*** INPUT MATERIAL Section Begins ***
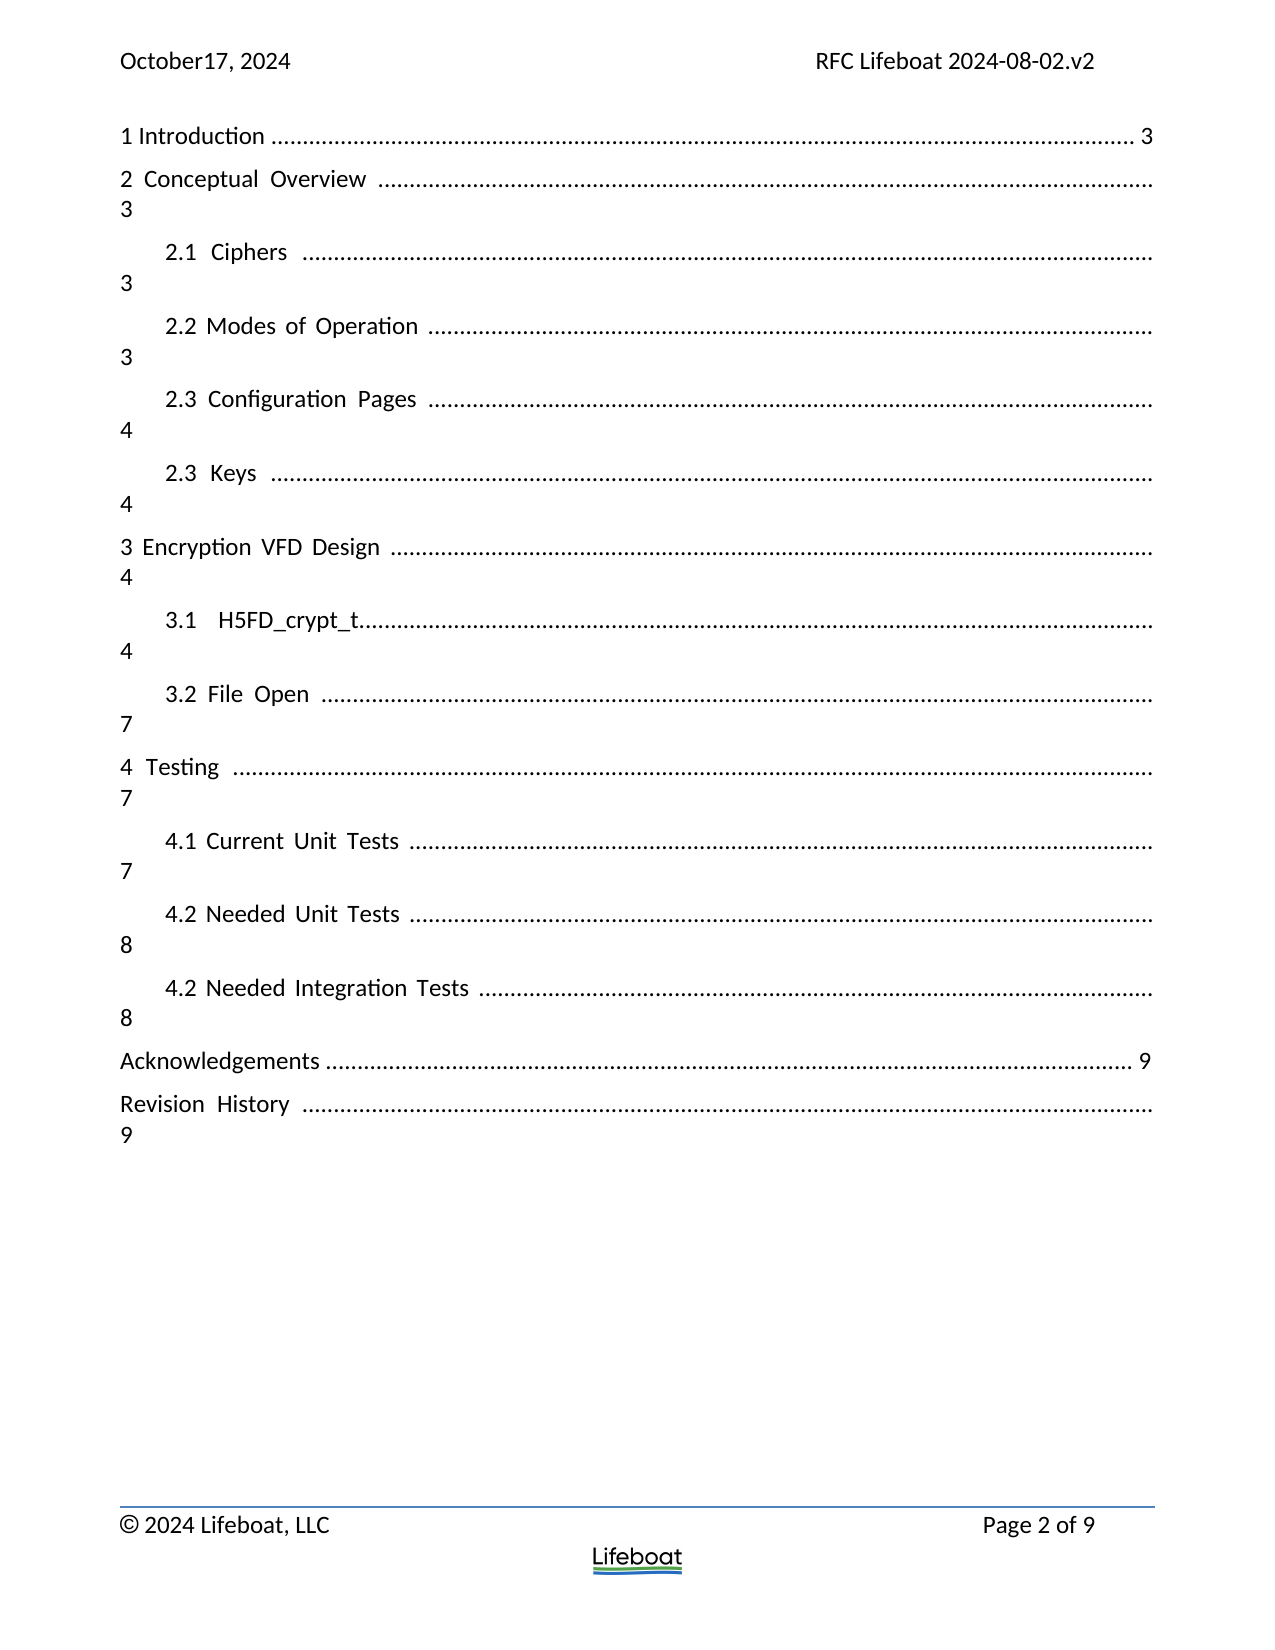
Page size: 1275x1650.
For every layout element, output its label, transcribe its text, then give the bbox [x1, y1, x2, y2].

text 3.2 File Open .................................................................................................................................... 7 [120, 678, 1155, 739]
text 4.2 Needed Integration Tests ........................................................................................................... 8 [120, 972, 1155, 1033]
picture [592, 1540, 683, 1575]
text 4.1 Current Unit Tests ...................................................................................................................... 7 [120, 825, 1155, 886]
text 4.2 Needed Unit Tests ...................................................................................................................... 8 [120, 898, 1155, 959]
text Acknowledgements ................................................................................................................................ 9 [120, 1046, 1155, 1076]
text 2 Conceptual Overview ........................................................................................................................... 3 [120, 163, 1155, 224]
text 2.2 Modes of Operation ................................................................................................................... 3 [120, 310, 1155, 371]
text 2.3 Keys ............................................................................................................................................ 4 [120, 457, 1155, 518]
text 2.1 Ciphers ....................................................................................................................................... 3 [120, 237, 1155, 298]
text 1 Introduction ......................................................................................................................................... 3 [120, 120, 1155, 151]
text 2.3 Configuration Pages ................................................................................................................... 4 [120, 384, 1155, 445]
text Revision History ....................................................................................................................................... 9 [120, 1088, 1155, 1149]
text 3.1 H5FD_crypt_t.............................................................................................................................. 4 [120, 604, 1155, 665]
text 4 Testing .................................................................................................................................................. 7 [120, 751, 1155, 812]
text 3 Encryption VFD Design ......................................................................................................................... 4 [120, 531, 1155, 592]
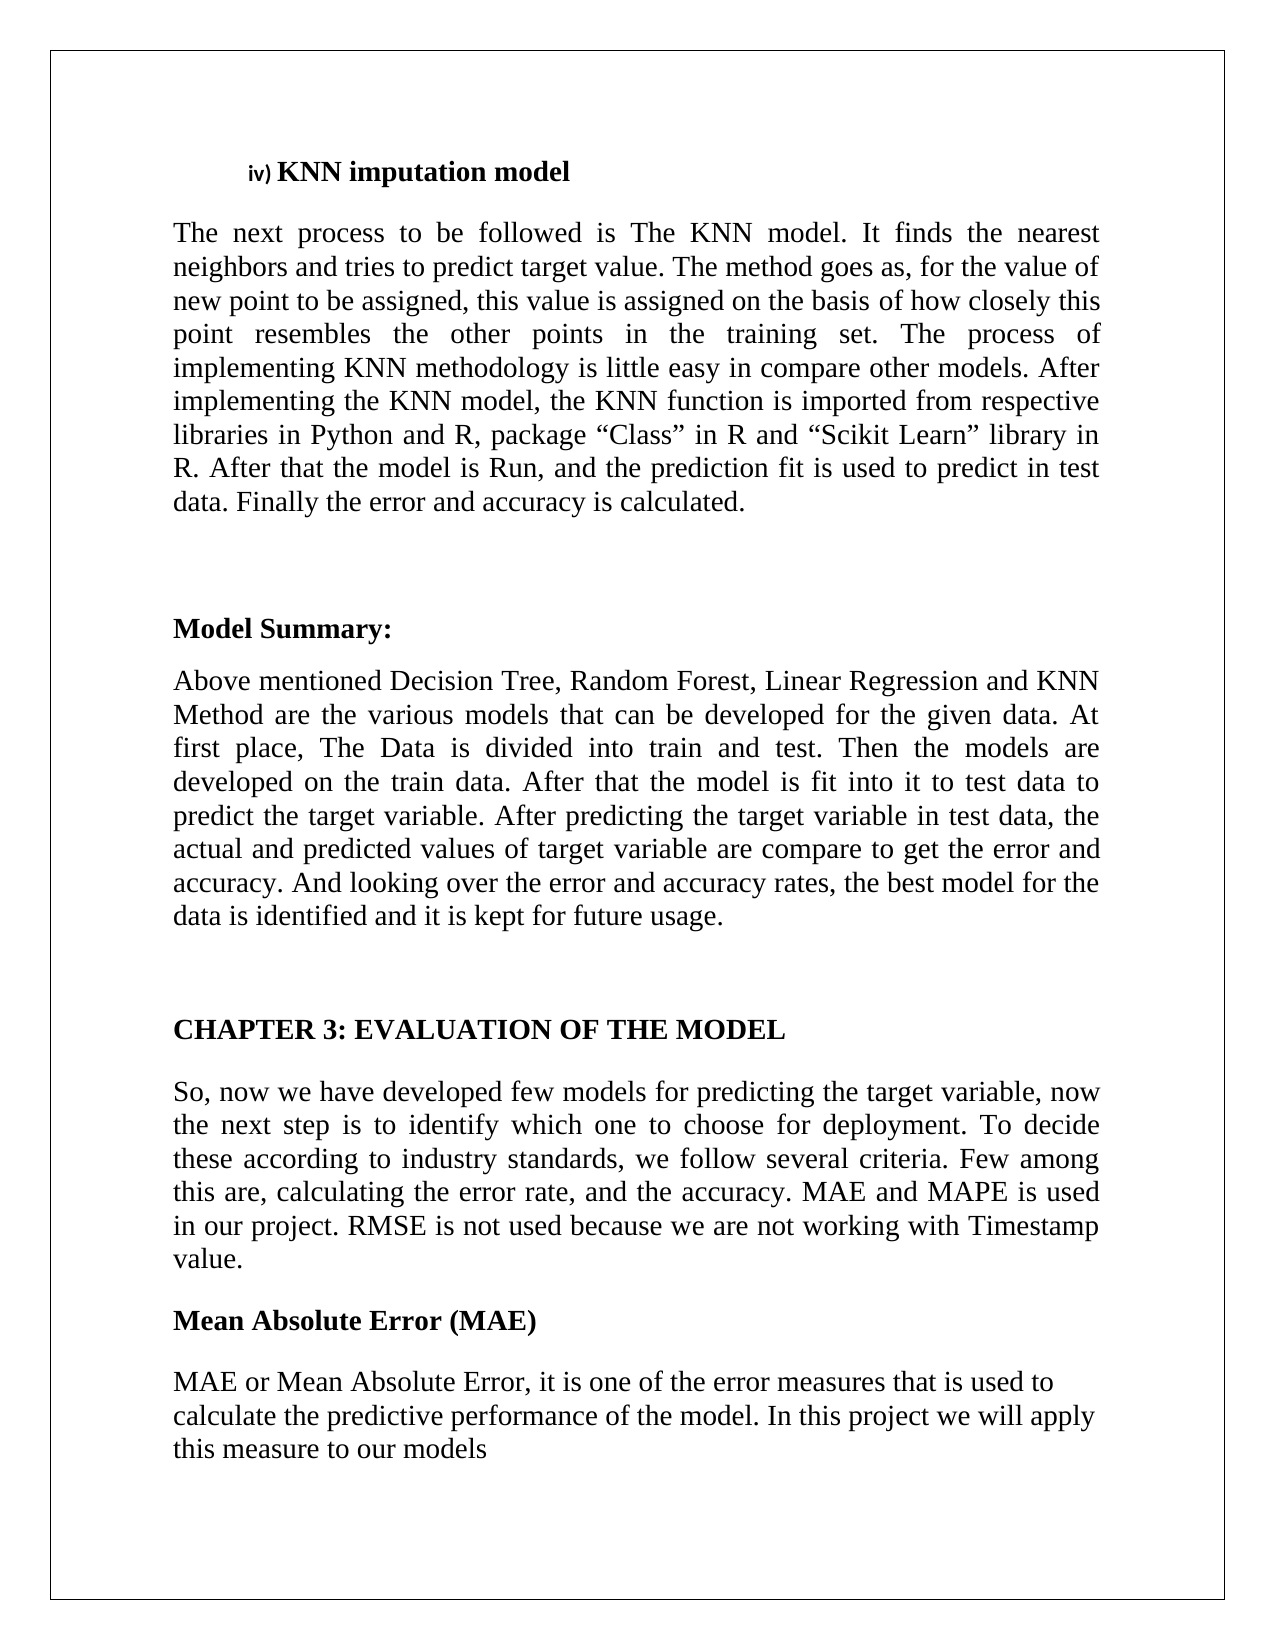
*** INPUT MATERIAL Section Ends ***
Copy out the data verbatim, excluding the pictures.

Page size: 1275x1650.
For every layout element, output its label, transcribe its text, then give the bbox [x1, y1, x2, y2].

text 3.2 File Open .................................................................................................................................... 7 [120, 678, 1155, 739]
text 4.2 Needed Integration Tests ........................................................................................................... 8 [120, 972, 1155, 1033]
picture [592, 1540, 683, 1575]
text 4.1 Current Unit Tests ...................................................................................................................... 7 [120, 825, 1155, 886]
text 4.2 Needed Unit Tests ...................................................................................................................... 8 [120, 898, 1155, 959]
text Acknowledgements ................................................................................................................................ 9 [120, 1046, 1155, 1076]
text 2 Conceptual Overview ........................................................................................................................... 3 [120, 163, 1155, 224]
text 2.2 Modes of Operation ................................................................................................................... 3 [120, 310, 1155, 371]
text 2.3 Keys ............................................................................................................................................ 4 [120, 457, 1155, 518]
text 2.1 Ciphers ....................................................................................................................................... 3 [120, 237, 1155, 298]
text 1 Introduction ......................................................................................................................................... 3 [120, 120, 1155, 151]
text 2.3 Configuration Pages ................................................................................................................... 4 [120, 384, 1155, 445]
text Revision History ....................................................................................................................................... 9 [120, 1088, 1155, 1149]
text 3.1 H5FD_crypt_t.............................................................................................................................. 4 [120, 604, 1155, 665]
text 4 Testing .................................................................................................................................................. 7 [120, 751, 1155, 812]
text 3 Encryption VFD Design ......................................................................................................................... 4 [120, 531, 1155, 592]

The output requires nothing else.